Ганс Гольбейн испытывал непереносимую жалость к трогательному маленькому комочку женственности, ненавидевшему свою жизнь. Он не вполне понял все ее страстные, высказанные с болью слова: «Это я нашла Джона Клемента и привезла его сюда, а он почти не заметил меня, говорил только с Мег и уехал, не сказав ни слова. Все они такие: говорят о философии с умной Мег Джиггз и по-гречески с образованной Маргаритой Ропер. Ни у кого нет времени переброситься словом с обычной девушкой, которой нечем больше похвастаться, кроме как хорошеньким личиком… А потом прислал официальную записку. Ее мог бы написать любой! Как будто я для него пустое место…»

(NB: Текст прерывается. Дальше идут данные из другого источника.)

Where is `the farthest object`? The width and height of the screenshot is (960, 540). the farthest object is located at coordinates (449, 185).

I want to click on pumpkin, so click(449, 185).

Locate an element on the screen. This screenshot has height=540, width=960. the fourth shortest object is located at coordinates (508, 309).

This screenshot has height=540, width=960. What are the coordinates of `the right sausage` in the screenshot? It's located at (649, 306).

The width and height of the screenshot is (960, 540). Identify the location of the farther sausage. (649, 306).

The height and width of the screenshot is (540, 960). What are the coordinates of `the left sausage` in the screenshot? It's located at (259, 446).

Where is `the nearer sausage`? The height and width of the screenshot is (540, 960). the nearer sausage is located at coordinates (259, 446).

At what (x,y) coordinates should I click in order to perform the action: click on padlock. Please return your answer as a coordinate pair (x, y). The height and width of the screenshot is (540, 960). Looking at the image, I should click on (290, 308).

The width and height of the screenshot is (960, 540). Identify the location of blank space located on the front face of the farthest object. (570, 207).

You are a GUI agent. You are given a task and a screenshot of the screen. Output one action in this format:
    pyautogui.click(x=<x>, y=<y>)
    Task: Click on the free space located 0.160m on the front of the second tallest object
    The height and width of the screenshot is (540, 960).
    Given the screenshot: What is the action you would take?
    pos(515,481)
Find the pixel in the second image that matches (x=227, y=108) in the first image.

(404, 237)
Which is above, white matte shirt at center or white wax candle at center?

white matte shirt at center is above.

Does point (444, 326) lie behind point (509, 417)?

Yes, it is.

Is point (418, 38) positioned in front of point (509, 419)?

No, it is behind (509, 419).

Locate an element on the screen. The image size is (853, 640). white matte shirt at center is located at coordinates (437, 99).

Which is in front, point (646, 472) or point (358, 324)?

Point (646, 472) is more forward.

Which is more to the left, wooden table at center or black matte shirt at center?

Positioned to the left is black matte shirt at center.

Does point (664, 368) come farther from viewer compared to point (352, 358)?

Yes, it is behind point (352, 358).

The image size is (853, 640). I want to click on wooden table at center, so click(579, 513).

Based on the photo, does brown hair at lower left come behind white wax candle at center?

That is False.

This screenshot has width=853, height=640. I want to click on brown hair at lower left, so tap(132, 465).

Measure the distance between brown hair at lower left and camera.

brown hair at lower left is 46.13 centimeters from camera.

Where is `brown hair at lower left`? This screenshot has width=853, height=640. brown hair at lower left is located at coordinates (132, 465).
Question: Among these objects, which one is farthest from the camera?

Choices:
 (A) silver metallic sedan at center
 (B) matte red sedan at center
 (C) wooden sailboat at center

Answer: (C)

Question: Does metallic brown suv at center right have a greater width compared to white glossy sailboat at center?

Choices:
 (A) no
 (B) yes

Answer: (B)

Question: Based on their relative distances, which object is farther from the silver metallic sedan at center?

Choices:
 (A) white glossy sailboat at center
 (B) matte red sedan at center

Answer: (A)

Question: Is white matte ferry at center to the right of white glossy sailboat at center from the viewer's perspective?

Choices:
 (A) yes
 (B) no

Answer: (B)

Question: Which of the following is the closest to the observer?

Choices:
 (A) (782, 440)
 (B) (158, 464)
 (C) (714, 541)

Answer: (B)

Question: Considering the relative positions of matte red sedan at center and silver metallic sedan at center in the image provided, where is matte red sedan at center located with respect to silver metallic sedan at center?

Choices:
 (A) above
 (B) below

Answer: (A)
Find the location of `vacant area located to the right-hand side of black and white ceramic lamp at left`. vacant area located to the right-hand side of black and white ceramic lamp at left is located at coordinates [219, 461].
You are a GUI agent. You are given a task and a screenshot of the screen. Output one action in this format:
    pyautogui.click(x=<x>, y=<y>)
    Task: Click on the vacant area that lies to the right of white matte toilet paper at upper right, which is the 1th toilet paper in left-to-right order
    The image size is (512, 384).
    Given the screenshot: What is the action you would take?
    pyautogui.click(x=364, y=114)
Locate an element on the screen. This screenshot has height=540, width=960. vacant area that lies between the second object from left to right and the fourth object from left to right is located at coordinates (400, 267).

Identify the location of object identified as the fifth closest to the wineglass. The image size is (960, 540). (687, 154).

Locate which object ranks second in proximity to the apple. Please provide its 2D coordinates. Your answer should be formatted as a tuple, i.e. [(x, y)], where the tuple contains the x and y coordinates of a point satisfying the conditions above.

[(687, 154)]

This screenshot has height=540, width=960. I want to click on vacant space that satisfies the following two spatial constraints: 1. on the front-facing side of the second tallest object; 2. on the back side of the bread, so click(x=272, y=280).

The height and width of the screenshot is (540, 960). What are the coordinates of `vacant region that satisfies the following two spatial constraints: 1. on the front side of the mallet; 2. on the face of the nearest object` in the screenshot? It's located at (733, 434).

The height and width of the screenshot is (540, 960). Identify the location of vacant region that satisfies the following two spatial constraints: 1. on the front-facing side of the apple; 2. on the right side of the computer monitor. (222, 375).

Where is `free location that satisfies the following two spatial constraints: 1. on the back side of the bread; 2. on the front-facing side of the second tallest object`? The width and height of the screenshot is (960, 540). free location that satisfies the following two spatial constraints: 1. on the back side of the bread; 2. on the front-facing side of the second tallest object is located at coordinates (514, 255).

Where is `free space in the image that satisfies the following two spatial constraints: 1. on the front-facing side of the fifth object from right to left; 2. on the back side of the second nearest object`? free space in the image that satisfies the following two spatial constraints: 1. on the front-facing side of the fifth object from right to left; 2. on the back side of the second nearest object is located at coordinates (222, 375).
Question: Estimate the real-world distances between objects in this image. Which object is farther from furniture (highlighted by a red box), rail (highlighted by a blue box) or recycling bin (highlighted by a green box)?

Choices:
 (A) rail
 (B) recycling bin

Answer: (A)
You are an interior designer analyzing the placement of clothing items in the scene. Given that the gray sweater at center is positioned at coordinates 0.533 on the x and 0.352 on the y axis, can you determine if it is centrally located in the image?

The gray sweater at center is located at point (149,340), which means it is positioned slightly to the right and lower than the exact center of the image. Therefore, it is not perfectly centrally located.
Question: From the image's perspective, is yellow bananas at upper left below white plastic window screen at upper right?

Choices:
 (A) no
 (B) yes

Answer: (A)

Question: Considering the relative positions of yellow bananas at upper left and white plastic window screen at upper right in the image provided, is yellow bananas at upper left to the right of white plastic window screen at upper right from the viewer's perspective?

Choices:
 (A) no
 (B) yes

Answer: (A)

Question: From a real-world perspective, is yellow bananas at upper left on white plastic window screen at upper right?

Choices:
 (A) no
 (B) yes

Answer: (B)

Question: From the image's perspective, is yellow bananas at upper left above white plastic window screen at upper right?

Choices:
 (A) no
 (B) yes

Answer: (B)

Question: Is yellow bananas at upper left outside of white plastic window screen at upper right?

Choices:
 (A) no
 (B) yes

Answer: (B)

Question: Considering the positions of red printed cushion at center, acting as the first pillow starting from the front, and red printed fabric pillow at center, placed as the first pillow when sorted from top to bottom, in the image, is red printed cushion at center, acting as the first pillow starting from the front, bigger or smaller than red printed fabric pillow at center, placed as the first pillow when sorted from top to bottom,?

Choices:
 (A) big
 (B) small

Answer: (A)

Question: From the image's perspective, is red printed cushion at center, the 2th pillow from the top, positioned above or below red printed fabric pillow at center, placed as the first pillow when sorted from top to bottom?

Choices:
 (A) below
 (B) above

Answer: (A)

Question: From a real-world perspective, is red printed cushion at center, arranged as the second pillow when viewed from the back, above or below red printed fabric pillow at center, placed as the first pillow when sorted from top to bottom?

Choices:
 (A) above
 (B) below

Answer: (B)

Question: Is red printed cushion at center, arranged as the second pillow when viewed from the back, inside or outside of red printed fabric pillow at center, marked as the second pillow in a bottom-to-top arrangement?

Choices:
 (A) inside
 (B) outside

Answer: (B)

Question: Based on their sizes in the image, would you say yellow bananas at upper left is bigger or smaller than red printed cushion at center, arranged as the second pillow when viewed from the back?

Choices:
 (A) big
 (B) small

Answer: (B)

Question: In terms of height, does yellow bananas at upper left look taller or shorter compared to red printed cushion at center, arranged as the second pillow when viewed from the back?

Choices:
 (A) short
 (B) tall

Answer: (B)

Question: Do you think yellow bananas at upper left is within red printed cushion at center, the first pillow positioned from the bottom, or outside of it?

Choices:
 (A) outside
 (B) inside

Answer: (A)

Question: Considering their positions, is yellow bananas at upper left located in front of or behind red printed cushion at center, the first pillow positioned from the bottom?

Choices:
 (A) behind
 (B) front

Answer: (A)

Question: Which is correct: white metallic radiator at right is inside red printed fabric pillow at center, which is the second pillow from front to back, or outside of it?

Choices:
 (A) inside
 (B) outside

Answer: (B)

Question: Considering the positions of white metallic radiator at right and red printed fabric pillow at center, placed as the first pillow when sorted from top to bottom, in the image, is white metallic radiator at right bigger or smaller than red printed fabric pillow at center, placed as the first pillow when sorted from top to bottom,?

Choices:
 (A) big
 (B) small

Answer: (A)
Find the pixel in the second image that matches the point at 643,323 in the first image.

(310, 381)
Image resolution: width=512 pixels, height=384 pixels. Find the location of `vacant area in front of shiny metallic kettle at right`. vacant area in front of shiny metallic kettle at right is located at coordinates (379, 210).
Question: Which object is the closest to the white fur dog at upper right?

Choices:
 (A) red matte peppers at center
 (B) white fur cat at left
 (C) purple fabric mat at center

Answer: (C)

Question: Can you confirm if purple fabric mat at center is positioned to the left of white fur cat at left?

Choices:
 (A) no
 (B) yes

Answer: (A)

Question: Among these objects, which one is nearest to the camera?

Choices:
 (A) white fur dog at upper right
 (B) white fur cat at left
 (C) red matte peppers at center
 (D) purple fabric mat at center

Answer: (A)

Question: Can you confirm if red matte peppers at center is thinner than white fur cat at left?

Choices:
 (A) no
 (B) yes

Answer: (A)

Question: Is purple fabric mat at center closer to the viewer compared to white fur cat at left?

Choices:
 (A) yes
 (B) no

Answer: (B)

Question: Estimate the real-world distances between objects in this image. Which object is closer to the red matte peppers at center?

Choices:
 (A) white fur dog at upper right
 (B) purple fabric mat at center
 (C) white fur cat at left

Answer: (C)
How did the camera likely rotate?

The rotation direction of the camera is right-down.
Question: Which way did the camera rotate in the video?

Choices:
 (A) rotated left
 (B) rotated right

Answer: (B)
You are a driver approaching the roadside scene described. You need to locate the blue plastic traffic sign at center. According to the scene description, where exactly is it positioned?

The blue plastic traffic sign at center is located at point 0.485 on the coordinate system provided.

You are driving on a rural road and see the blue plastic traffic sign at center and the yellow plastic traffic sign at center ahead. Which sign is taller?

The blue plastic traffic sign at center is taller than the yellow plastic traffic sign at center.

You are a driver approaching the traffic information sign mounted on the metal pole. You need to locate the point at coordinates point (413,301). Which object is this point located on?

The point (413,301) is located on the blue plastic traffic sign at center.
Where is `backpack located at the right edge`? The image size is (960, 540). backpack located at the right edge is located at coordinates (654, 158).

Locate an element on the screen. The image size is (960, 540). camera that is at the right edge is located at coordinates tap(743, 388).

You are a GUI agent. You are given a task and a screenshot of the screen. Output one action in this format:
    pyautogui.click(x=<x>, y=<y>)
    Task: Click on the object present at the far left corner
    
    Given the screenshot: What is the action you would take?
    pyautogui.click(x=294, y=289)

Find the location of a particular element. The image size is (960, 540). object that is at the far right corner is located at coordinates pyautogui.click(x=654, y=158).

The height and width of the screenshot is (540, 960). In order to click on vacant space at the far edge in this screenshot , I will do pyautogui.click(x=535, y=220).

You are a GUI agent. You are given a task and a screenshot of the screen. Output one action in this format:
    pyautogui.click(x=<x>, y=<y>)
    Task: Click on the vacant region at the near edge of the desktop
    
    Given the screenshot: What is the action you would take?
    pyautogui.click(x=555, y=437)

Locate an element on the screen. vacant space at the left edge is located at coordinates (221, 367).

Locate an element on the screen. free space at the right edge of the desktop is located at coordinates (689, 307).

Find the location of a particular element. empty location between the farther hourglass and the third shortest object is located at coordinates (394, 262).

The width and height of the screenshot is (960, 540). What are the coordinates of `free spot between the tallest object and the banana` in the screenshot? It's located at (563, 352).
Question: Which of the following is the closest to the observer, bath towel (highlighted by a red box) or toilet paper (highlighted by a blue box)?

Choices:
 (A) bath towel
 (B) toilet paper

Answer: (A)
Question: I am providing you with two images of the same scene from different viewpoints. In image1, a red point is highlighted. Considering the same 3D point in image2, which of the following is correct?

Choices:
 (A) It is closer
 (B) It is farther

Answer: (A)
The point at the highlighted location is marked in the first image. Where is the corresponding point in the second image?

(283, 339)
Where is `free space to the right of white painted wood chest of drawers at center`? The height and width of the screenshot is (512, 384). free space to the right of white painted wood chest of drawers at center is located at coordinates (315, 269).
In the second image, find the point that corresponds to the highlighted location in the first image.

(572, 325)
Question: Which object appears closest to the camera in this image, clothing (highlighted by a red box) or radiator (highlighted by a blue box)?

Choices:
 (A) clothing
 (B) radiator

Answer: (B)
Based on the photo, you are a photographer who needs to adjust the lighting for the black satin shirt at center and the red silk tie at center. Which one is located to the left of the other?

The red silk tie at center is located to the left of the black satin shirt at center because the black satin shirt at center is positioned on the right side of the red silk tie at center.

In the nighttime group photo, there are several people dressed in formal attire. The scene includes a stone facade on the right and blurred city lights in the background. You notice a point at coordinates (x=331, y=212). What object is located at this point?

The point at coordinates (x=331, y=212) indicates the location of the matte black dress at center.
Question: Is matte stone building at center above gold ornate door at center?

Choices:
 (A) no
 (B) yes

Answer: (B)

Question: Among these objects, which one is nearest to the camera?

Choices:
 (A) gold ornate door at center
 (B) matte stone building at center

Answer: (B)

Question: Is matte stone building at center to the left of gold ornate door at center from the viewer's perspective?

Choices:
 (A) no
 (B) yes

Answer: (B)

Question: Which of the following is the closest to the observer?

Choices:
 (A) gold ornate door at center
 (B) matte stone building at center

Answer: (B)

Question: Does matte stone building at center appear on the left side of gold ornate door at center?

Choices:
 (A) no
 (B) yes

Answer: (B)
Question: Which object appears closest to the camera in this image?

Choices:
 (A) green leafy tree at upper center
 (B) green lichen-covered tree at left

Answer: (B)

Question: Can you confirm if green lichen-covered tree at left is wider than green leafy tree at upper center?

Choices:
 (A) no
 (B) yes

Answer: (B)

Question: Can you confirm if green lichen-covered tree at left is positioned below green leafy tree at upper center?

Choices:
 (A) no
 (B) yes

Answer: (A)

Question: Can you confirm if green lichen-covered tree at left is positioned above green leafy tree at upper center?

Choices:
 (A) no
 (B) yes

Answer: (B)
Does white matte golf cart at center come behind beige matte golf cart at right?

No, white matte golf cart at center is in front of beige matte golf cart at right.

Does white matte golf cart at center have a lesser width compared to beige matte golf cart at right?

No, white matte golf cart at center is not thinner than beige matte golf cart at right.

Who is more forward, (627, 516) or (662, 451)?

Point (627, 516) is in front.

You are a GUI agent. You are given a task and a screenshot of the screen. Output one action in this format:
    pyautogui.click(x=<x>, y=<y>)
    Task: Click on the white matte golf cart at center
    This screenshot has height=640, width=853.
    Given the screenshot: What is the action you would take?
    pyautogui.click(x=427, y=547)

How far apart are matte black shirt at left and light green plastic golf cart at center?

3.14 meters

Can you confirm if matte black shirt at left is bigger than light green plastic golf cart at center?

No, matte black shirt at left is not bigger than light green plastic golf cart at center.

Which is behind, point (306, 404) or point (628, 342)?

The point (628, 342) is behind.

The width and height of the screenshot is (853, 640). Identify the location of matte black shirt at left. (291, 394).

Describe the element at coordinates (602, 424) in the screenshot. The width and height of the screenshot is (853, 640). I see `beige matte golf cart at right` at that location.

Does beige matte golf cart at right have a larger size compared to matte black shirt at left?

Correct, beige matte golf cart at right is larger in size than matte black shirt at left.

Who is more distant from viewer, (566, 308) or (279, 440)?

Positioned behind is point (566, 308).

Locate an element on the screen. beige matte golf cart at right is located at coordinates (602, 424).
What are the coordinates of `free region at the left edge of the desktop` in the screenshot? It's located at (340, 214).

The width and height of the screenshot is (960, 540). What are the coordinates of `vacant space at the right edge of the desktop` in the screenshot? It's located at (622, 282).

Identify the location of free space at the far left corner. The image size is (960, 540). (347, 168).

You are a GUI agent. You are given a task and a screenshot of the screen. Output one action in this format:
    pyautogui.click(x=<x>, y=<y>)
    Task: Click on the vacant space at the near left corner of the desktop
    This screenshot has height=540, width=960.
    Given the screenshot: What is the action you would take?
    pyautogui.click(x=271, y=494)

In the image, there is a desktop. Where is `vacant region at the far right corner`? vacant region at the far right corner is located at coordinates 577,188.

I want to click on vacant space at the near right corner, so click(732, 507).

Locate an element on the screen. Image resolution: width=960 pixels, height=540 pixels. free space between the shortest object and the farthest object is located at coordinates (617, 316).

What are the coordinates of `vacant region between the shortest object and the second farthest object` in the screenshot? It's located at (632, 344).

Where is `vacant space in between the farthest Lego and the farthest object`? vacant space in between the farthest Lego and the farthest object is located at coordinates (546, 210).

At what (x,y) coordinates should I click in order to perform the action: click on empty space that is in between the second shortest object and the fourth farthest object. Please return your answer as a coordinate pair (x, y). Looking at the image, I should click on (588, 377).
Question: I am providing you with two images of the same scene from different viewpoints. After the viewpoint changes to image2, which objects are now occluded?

Но Ганс Гольбейн понял, о чем она говорила: ей очень больно, примерно так, как ему было больно после Магдалины. И когда она закусила губу, а на глазах выступили слезы и она украдкой вытерла их, ему захотелось нежно обнять ее и сказать: любой нормальный мужчина полюбит ее за прекрасные глаза и чудесное лицо. Но он не мог себе этого позволить. Кто он такой, чтобы говорить такие слова дочери патрона? Это дело ее мужа. Однако нетрудно понять — Елизавета полюбила не того человека. А кто же утешит замужнюю женщину, плачущую, что некий мужчина — не ее муж — не очень к ней внимателен (и весьма внимателен к умненькой, книжной сестре)? Даже Ганс Гольбейн с его стремлением к правде не мог ей ничего объяснить. Сам слишком очарованный угловатыми движениями, горящими глазами и необычными речами Мег Джиггз, он мог понять других мужчин, испытывающих к ней интерес.
Лично он не увидел во взрослом мужчине, плывшем с ним в лодке, ничего привлекательного. Конечно, у Джона Клемента точеные благородные черты лица и красивое тело атлета, он знает греческий и медицину, зато его бледные добрые глаза не искрятся умом, которым озорно блестят глаза Мора, Эразма и, коль уж о ней зашла речь, молодой Мег. Сразу видно — он из другого теста, чем окружавшие его люди.